The size of the wild degu group varies greatly; some groups are as small as a few individuals, while other groups have been recorded at over 90 animals. 

Living in burrows, the degu can escape both predators and the heat of the day by sheltering underground.  While not as extensive as other rodent species such as prairie dogs, the burrow system of the degu is very efficient at protecting the animals. 

As is often the case with small rodents of this size, the wild degu can be classified as living in a fossorial lifestyle. 

Degus in the wild will be found in family groups of up to 90 individuals. In captivity they should never be kept on their own, as they will pine. It is advisable to keep them in single sex groups, however, if the group is mixed, it should contain no more than one male.
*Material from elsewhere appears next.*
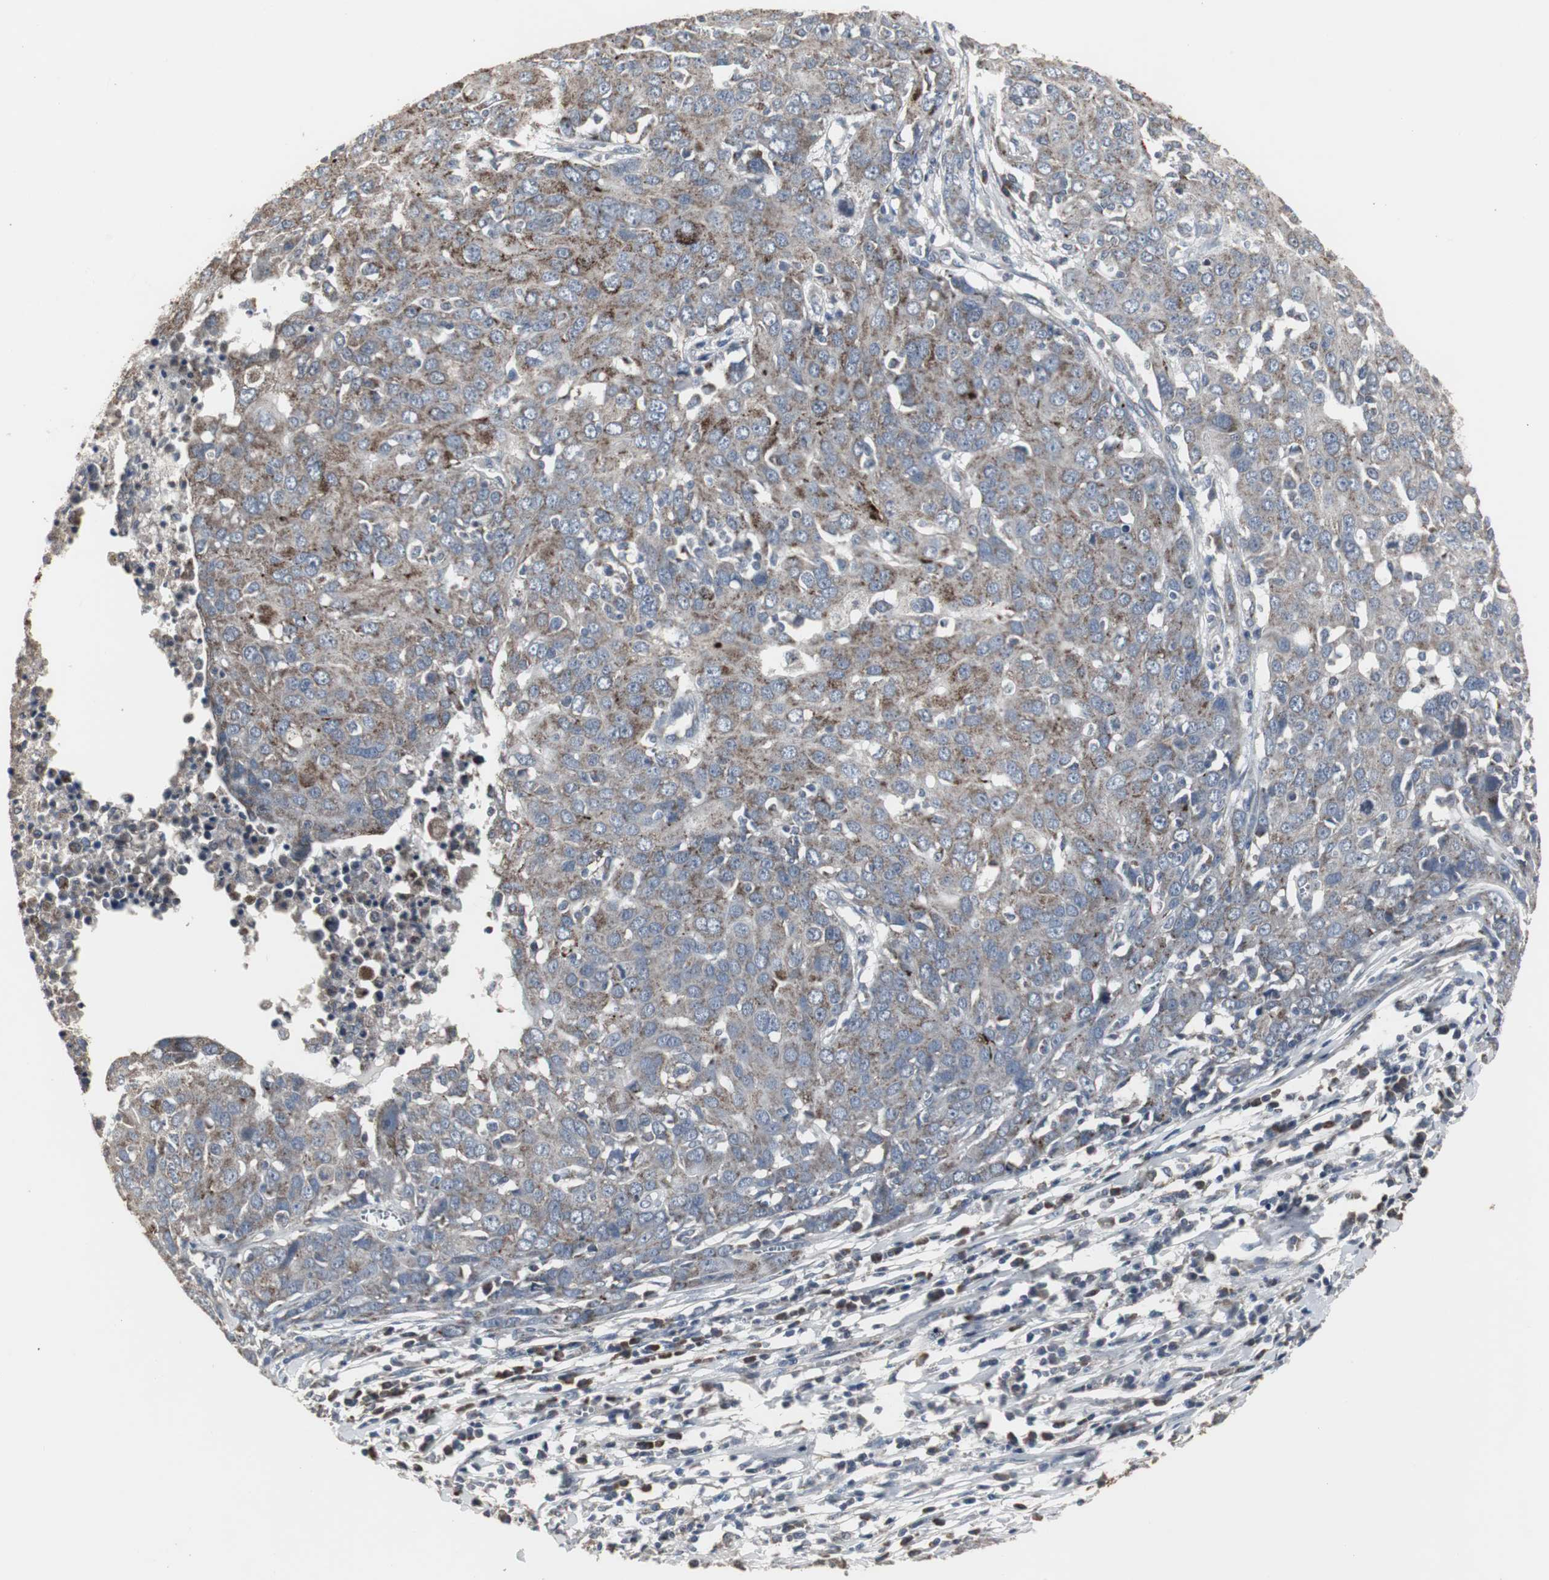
{"staining": {"intensity": "moderate", "quantity": "25%-75%", "location": "cytoplasmic/membranous"}, "tissue": "ovarian cancer", "cell_type": "Tumor cells", "image_type": "cancer", "snomed": [{"axis": "morphology", "description": "Carcinoma, endometroid"}, {"axis": "topography", "description": "Ovary"}], "caption": "High-magnification brightfield microscopy of ovarian endometroid carcinoma stained with DAB (brown) and counterstained with hematoxylin (blue). tumor cells exhibit moderate cytoplasmic/membranous positivity is identified in approximately25%-75% of cells. (IHC, brightfield microscopy, high magnification).", "gene": "ACAA1", "patient": {"sex": "female", "age": 50}}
More males will fight to the death for the right to the females in the group.

This little species of rodent has done much to help with diabetes research.  Unable to process natural sugars very well, they were studied to help determine why some humans have a similar problem.  Much of the early research into diabetes was done with the help of these amazing little rodents.

As they are prone to problems with sugar intake, they can also be susceptible to cataracts, just like us!  As a result this little animal has also helped researchers work on a cure for cataracts. 

Size: .  Larger than the common gerbil. The degu does not quite attain the size of an adult rat.

Status in Wild: . Least Concern, wild populations are stable in most parts of their undisturbed range.